Elizabeth (a brilliant, too-brief appearance from Katherine Kelly) realised
that her sister might never recover if her own dastardly husband married her
off to his broke and dishonest cousin and attempted to cure her mental troubles
with motherhood. Elizabeth, no doubt, will suffer the consequences, but it
allowed Ann to find her autonomy at last. As Ann finally insisted that she
would deal with Captain Sutherland, and then she did, it was a gentle and
deserved moment of defiance.
The episode was full of these delicate twists and turns. By
the time Anne and Ann were reunited, it was the seemingly weaker woman who had
found her strength, while the stronger had found humility in defeat. When Anne
howled into the air, with a scream that might come to rival Meryl Streep’s Big
Little Lies roar, it was she who was about to be rescued, not the other way
round, as it might have seemed at the start of the series. Just as we had seen
Anne liberated in Copenhagen, back in Halifax, she was fragile and vulnerable.
“Don’t hurt me. I’m not as strong as you think I am,” she said, sweetly, before
adding with predictable bluntness: “Well, I am, obviously.” Though it has been
willing to follow its heart at times, Gentleman Jack has always resisted excess
sentiment.

▶ **Work to complete**:
1. Answer these from the review:
(a) Who plays Elizabeth?
(b) Whom does Ann insist she will deal with herself?
(c) In what place had Anne been seen liberated?
2. Update the review from "Elizabeth (a brilliant, too-brief" up to and including "moment of defiance.", writing that passage out again with "dastardly" replaced by "scheming".
The entries that follow come from a separate source.

▶ **Material shown**:

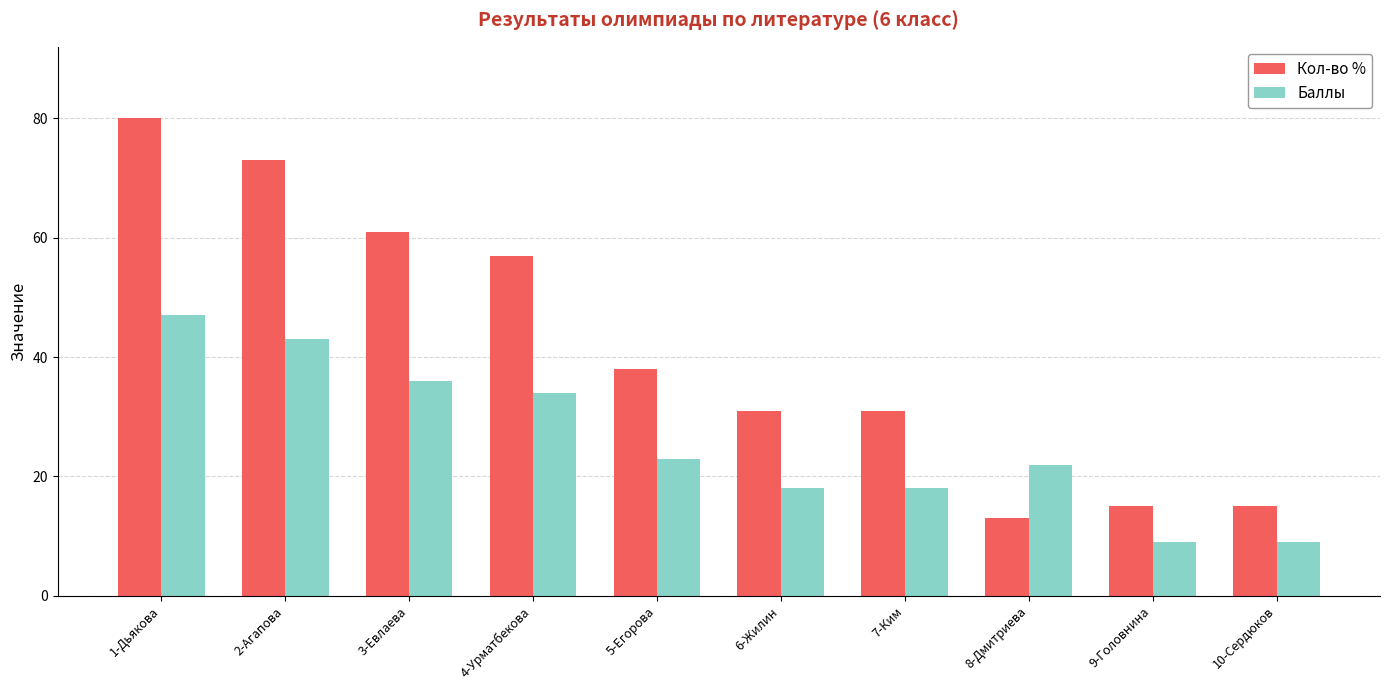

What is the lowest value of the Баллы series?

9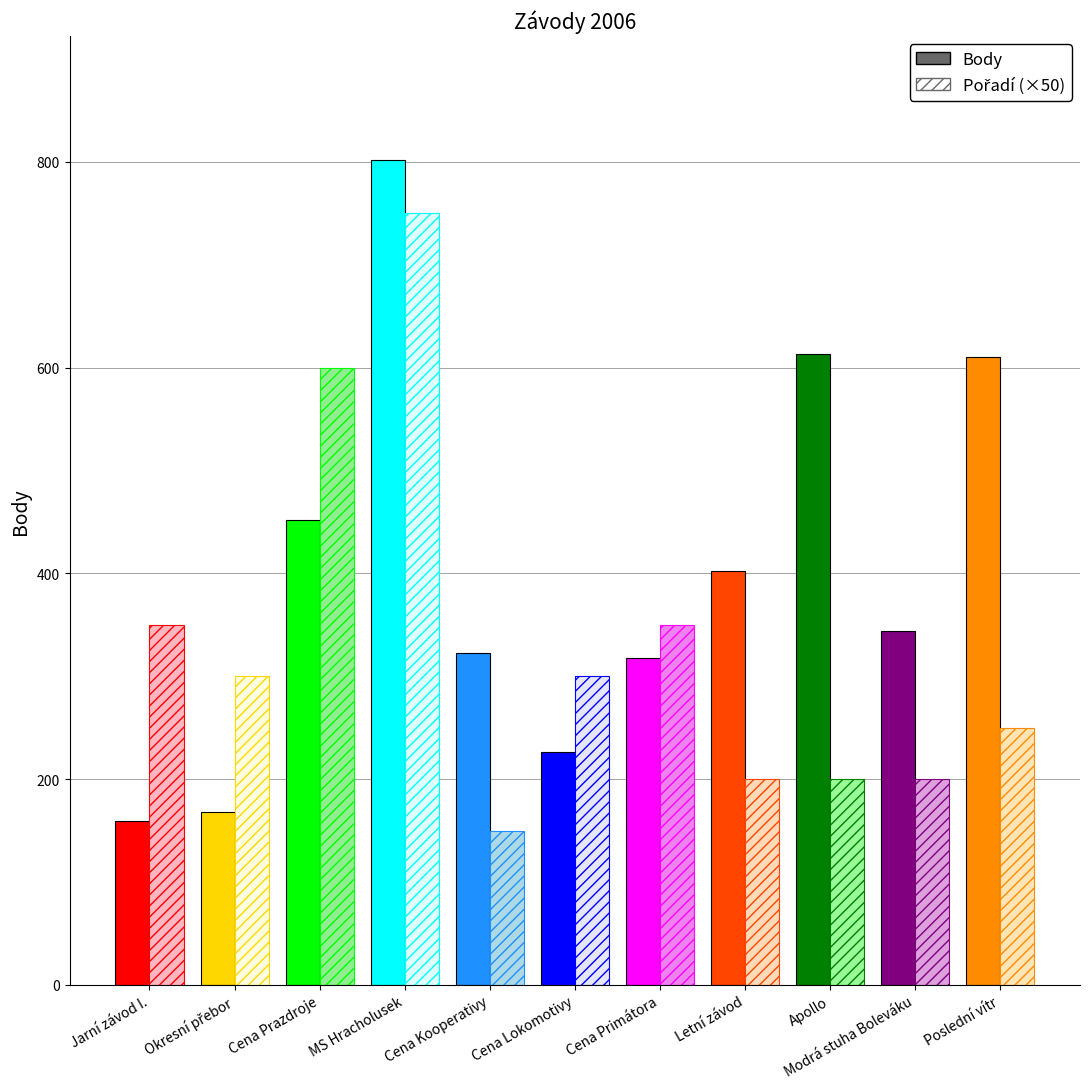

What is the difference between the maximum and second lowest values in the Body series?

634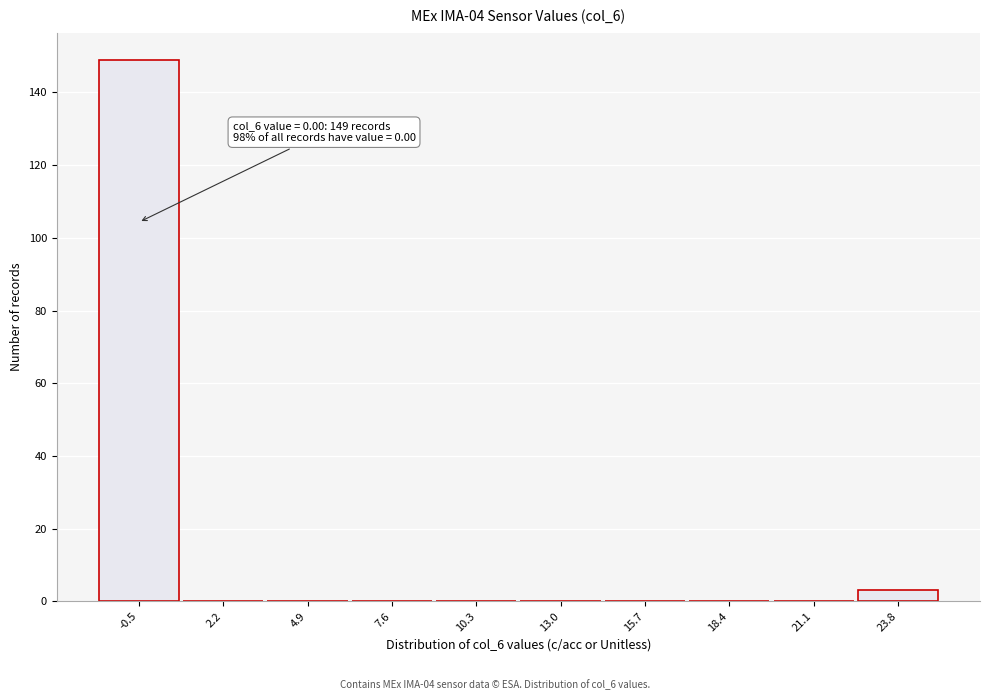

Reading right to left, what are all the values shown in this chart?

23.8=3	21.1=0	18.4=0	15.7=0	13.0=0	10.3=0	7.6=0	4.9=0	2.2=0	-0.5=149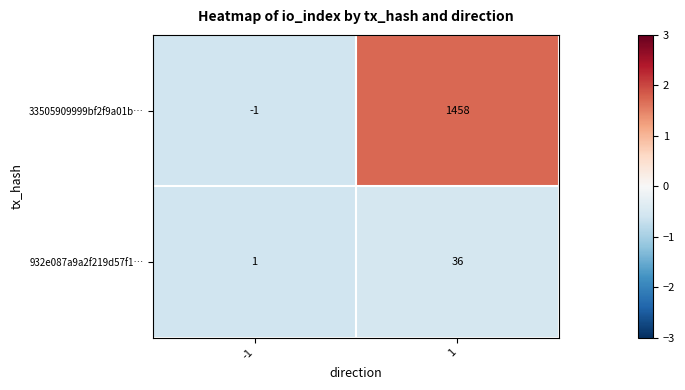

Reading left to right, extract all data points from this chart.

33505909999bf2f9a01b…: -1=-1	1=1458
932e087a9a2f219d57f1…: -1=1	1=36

▶ **Responses per task**:
1.
(a) Katherine Kelly
(b) Captain Sutherland
(c) Copenhagen

2.
Elizabeth (a brilliant, too-brief appearance from Katherine Kelly) realised
that her sister might never recover if her own scheming husband married her
off to his broke and dishonest cousin and attempted to cure her mental troubles
with motherhood. Elizabeth, no doubt, will suffer the consequences, but it
allowed Ann to find her autonomy at last. As Ann finally insisted that she
would deal with Captain Sutherland, and then she did, it was a gentle and
deserved moment of defiance.